▶ **Materials provided**
BEGIN

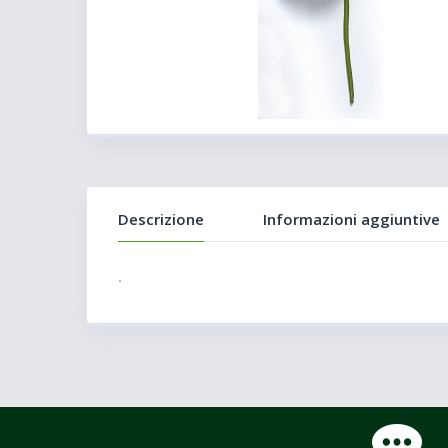
Descrizione
Informazioni aggiuntive
.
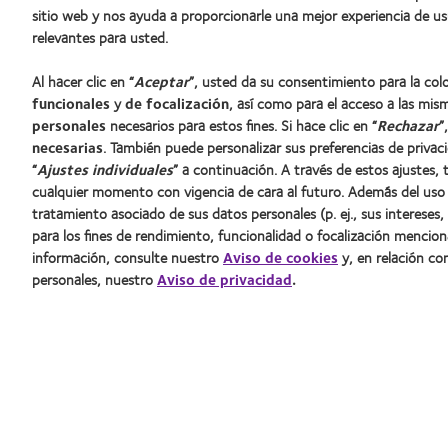
sitio web y nos ayuda a proporcionarle una mejor experiencia de us
relevantes para usted.
Al hacer clic en “
Aceptar
”, usted da su consentimiento para la co
funcionales
y
de focalización
, así como para el acceso a las mis
personales
necesarios para estos fines. Si hace clic en “
Rechazar
”
necesarias
. También puede personalizar sus preferencias de privac
“
Ajustes individuales
” a continuación. A través de estos ajustes
cualquier momento con vigencia de cara al futuro. Además del uso d
tratamiento asociado de sus datos personales (p. ej., sus intereses, 
para los fines de rendimiento, funcionalidad o focalización menci
información, consulte nuestro
Aviso de cookies
y, en relación co
personales, nuestro
Aviso de privacidad
.
©2025 CooperVision
Aviso de cookies
Política de priva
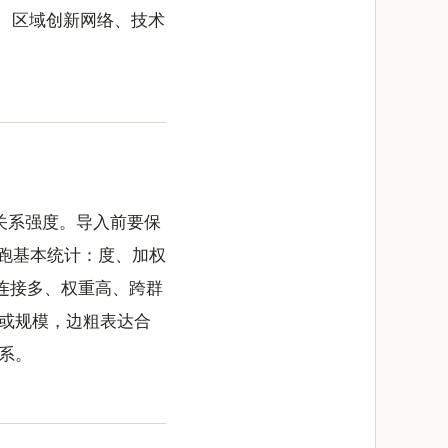
、区域创新网络、技术
和关系强度。导入前要保
跑基本统计：度、加权
连接多、权重高、跨群
或规模，边粗表达合
系。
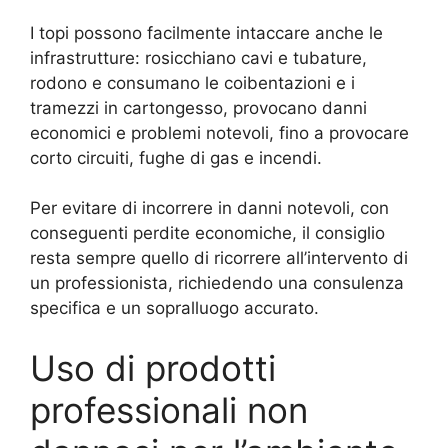
I topi possono facilmente intaccare anche le
infrastrutture: rosicchiano cavi e tubature,
rodono e consumano le coibentazioni e i
tramezzi in cartongesso, provocano danni
economici e problemi notevoli, fino a provocare
corto circuiti, fughe di gas e incendi.
Per evitare di incorrere in danni notevoli, con
conseguenti perdite economiche, il consiglio
resta sempre quello di ricorrere all’intervento di
un professionista, richiedendo una consulenza
specifica e un sopralluogo accurato.
Uso di prodotti
professionali non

END

▶ **Work instruction**
Could you print the lines from the items above, unchanged, starting at the line containing "I topi possono facilmente intaccare anche le" and ending at the line containing "corto circuiti, fughe di gas e incendi.", with both of those lines included?

▶ **Result**
I topi possono facilmente intaccare anche le
infrastrutture: rosicchiano cavi e tubature,
rodono e consumano le coibentazioni e i
tramezzi in cartongesso, provocano danni
economici e problemi notevoli, fino a provocare
corto circuiti, fughe di gas e incendi.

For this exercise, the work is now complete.